TASK REQUIREMENTS -
Carry on the commentary below on Quentin Tarantino and Django Unchained, picking up right after its final sentence.

SUPPLIED PASSAGE -

=-=-=

Quentin Tarantino is a confident man – confident in his abilities as a film-maker, a scriptwriter, a salesman for his work, and the success of his place in cinema. It is what has allowed him to make relatively few films but at his own schedule, films that are overlong and indulgent but are nevertheless enjoyable, cine-literate mash-ups of exploitation genres.

This means that he believes himself when he says that Django Unchained is a film that addresses slavery because of its historical accuracy despite the fact that the film is never going to be treated as a cinematic textbook – there are minor things such as sunglasses, types of guns and the use of dynamite at the time of the film, but the main issue is the total lack of evidence for ‘Mandingo fighting’, the gladiator-like unarmed fights between slaves (if you type ‘Django Unchained historical accuracy’ into Google, you’ll get lots of returns).

=-=-=

INFORMATION GIVEN -
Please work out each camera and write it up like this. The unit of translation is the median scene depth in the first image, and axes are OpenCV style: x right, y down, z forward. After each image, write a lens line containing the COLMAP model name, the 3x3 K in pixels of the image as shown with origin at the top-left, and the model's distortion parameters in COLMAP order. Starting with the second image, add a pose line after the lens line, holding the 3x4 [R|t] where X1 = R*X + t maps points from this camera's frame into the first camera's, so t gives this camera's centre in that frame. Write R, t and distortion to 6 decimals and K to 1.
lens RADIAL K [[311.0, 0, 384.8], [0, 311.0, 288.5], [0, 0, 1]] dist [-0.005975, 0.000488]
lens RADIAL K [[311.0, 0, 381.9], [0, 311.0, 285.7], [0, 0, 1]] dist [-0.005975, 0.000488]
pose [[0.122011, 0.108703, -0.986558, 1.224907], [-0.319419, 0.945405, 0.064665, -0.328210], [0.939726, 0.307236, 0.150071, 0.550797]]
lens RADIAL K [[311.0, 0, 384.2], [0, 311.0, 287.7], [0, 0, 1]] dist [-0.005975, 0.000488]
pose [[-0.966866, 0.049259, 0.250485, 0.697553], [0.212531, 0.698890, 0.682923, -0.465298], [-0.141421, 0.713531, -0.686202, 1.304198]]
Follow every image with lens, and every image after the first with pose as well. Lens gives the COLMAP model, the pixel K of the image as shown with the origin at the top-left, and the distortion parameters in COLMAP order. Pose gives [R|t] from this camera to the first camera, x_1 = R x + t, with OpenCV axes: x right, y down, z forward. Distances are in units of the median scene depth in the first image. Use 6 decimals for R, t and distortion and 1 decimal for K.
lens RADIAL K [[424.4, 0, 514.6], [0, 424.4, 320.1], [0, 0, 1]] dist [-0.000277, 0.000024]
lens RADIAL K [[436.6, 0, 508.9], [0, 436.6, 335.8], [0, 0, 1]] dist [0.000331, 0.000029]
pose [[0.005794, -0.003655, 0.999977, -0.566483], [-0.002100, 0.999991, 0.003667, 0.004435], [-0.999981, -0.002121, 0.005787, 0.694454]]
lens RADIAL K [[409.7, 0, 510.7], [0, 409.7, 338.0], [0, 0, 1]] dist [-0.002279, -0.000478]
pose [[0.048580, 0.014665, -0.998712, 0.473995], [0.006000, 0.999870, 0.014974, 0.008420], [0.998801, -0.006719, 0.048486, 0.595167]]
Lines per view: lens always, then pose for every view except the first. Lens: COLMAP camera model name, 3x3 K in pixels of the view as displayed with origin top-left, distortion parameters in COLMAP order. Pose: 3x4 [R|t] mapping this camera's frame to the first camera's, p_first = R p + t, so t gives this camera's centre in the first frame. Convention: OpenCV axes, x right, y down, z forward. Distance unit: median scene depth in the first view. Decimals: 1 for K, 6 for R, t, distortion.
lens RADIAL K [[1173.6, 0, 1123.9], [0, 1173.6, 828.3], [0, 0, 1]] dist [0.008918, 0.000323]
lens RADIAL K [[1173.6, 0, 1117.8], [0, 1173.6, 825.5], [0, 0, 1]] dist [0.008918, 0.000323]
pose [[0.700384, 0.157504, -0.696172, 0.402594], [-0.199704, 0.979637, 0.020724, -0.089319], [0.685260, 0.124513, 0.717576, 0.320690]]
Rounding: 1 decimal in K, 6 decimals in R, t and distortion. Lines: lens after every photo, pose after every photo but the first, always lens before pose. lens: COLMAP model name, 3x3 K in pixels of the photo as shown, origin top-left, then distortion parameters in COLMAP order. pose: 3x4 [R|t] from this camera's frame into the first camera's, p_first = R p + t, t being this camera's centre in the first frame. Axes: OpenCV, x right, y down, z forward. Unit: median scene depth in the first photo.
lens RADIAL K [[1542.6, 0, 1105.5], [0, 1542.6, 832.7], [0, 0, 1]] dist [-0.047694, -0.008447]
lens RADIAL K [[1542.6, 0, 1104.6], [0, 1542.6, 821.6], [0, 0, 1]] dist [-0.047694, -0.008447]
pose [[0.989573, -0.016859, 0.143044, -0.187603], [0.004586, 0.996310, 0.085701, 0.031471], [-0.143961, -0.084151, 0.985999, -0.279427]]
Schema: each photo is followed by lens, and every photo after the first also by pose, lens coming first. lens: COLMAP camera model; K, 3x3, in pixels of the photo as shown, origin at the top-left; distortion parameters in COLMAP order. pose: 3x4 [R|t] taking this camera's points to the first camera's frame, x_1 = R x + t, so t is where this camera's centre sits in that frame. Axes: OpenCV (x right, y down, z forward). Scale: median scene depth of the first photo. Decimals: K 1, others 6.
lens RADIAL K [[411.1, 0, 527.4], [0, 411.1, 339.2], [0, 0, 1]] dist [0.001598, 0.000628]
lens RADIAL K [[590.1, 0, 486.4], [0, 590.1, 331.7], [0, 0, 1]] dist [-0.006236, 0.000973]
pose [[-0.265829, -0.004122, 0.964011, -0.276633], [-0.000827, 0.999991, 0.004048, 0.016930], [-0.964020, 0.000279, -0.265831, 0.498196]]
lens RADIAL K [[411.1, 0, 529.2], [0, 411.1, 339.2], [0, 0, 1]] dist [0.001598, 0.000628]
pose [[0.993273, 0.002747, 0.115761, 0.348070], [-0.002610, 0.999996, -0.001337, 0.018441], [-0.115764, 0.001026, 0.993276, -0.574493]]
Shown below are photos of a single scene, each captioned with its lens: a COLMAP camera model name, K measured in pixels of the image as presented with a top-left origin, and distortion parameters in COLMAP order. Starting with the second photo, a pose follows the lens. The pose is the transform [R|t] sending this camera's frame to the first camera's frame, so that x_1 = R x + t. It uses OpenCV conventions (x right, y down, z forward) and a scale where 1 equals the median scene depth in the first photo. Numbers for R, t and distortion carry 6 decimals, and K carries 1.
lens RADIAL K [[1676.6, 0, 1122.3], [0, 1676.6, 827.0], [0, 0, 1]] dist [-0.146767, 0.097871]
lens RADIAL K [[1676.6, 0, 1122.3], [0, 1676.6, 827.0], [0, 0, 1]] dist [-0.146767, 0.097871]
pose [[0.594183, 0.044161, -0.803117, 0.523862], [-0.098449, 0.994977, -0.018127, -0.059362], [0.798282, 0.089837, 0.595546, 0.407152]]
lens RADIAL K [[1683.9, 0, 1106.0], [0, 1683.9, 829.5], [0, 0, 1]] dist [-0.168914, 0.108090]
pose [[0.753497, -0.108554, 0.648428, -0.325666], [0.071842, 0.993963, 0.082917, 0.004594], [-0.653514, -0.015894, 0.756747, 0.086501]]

=-=-=

EXERCISE OUTPUT -
That’s not a problem – Hitler didn’t die as he did in Inglourious Basterds – but Tarantino can’t have his cake and eat it too, something that Tarantino refuses to see in his self-worshipping blindness. It is this blindness that also prevents Tarantino the director from putting Tarantino the actor in his films – I thought Death Proof would see the last time he was a speaking character, but you should be warned that Tarantino has a cameo in this film, his doughy frame looking out of place on screen, accompanied by a horrible Australian accent. The only thing that redeems this is the manner of the character’s death (it’s not a spoiler warning to say that a LOT of people die in this movie).

This is a very long introduction to my assorted thoughts about Django Unchained, a film that I found more enjoyable than the frustrating Inglourious Basterds and the dull Death Proof, although it is still self-indulgently long (at 165 minutes), takes its sweet time to get to the good stuff and, despite having lots of talking, doesn’t have the same dialogue crackle of Tarantino’s earlier films. However, when it gets to the good stuff, it is deliriously, violently fun and makes the build-up almost worthwhile.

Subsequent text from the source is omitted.